Reconstruire la confiance avec le monde enseignant apparaît donc une priorité pour le nouveau locataire de la rue de Grenelle. « Son profil laisse penser qu’il y a de place pour le dialogue », veut croire Bruno Bobkiewicz qui indique que le ministère les a sollicités pour une première rencontre, mardi 24 mai.

Lire aussi. La nomination inattendue de l’historien Pap Ndiaye à l’Education nationale

Pap Ndiaye fera donc face à une profession « en crise ». Une crise qui s’illustre notamment par la perte d’attractivité de la profession et par les difficultés de recrutement. Les résultats du Capes tombés début mai sont alarmants.

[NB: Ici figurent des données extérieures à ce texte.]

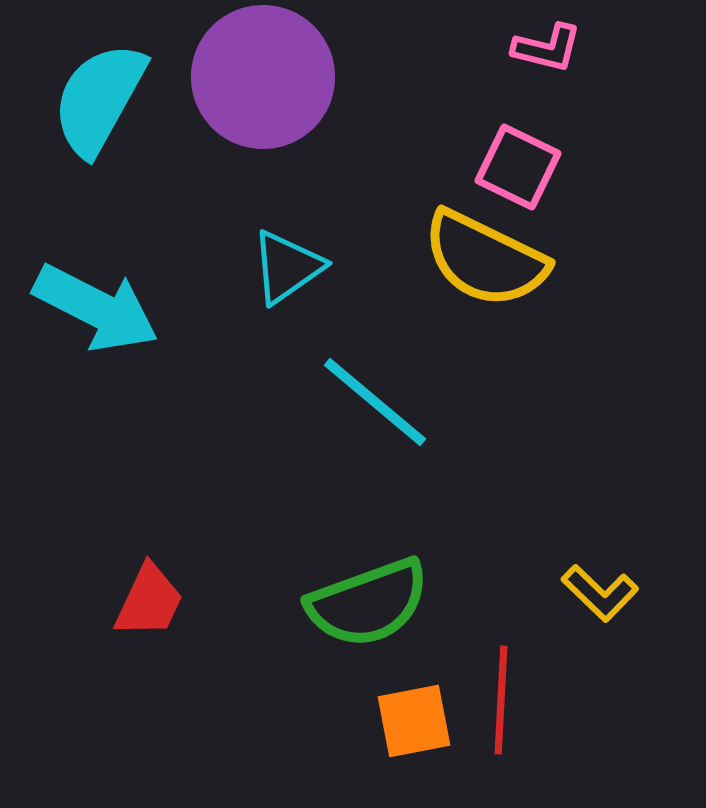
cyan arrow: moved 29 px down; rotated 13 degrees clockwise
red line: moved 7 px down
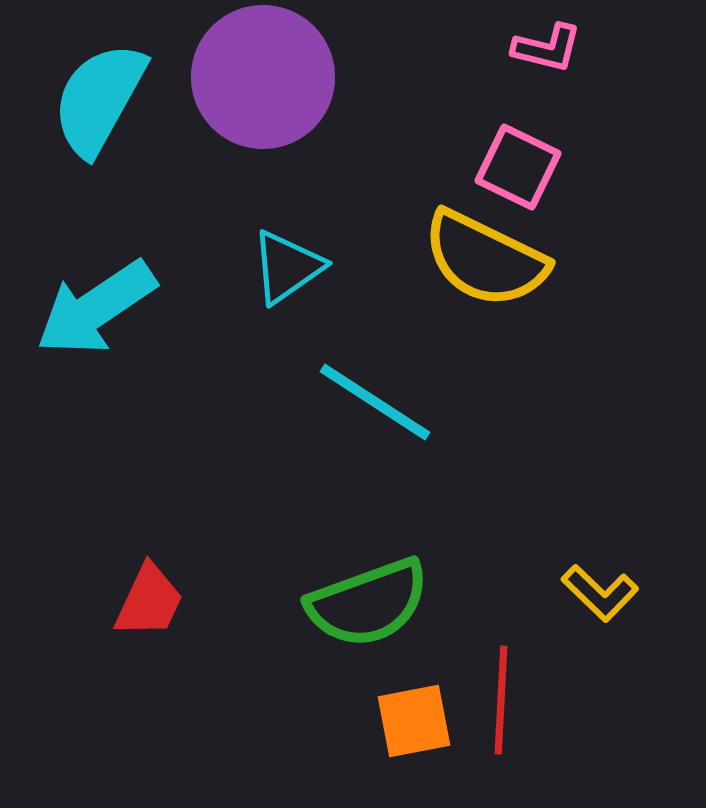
cyan arrow: rotated 119 degrees clockwise
cyan line: rotated 7 degrees counterclockwise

Crise des recrutements : pallier le manque de nouvelles recrues

Pour les mathématiques : sur les 1 035 postes disponibles, seuls 816 candidats sont admissibles. En lettres modernes, on compte 720 candidats admissibles pour 755 postes et 83 pour 215 postes en allemand. Fait plus rare, ces carences se font aussi ressentir dans le premier degré : 521 candidats sont admissibles dans l’académie de Versailles pour 1 430 postes, 484 pour 1 079 postes dans celle de Créteil, 180 pour 219 à Paris.

« Même dans le premier degré, on va devoir recourir à des contractuels », s’inquiète Jean-Rémi Girard du SNALC. Cette crise tient pour partie à la réforme des concours d’entrée dans la profession. L’année passée, il fallait un master 1 pour se présenter au concours du Capes alors qu’il faut désormais un master 2. « En master 2, les étudiants doivent rendre un mémoire, faire une alternance et préparer le concours », souligne Jean-Rémi Girard. Un parcours fastidieux qui débouche sur un stage rémunéré « moins de 1 500 euros ».

La rentrée prochaine risque donc d’être extrêmement compliquée, surtout les académies en tension. « Le ministère doit prendre des engagements. Il faut au moins que l’on puisse fidéliser les contractuels », plaide Bruno Bobkiewicz.

Enseignement : une attractivité en berne

Cette pénurie de personnel met encore en lumière le problème structurel du peu d’attractivité de la profession. La rémunération y joue pour beaucoup : un enseignant français gagne 7 % de moins par rapport à la moyenne de l’OCDE en début de carrière, et 20 % après 10 à 15 ans d’ancienneté. Lors de sa campagne éclair le président de la République a promis de faire de l’Education l’un des chantiers « immenses » de son quinquennat avec la santé. Il s’est engagé à investir 6 milliards d’euros sur la masse salariale promettant une augmentation « inconditionnelle » d’environ 10 % des salaires « pour faire en sorte qu’aucun professeur ne gagne moins de 2000 euros nets par mois ».

Mais le président de la République a également évoqué un « salaire au mérite » basé sur le « travailler plus pour gagner plus ». Pour mécontenter un peu plus les syndicats, Emmanuel Macron a évoqué un supposé « syndrome de la salle des profs où celui qui se démène est parfois moqué par celui qui fait le minimum syndical ».

Au regard de ces déclarations, Guislaine David (SNUipp-FSU) ne se fait pas trop d’illusions sur le nouveau chantier de ce quinquennat mais elle attend, a minima, un changement de méthode, « l’école a besoin de sérénité ». Jean-Rémi Girard attend lui aussi que le nouveau ministre « prenne davantage en compte (leur) avis ». Pap Ndiaye arrive donc avec de nombreux défis à relever. « Nous jugerons sur pièce », prévient Jean-Rémi Girard (SNALC).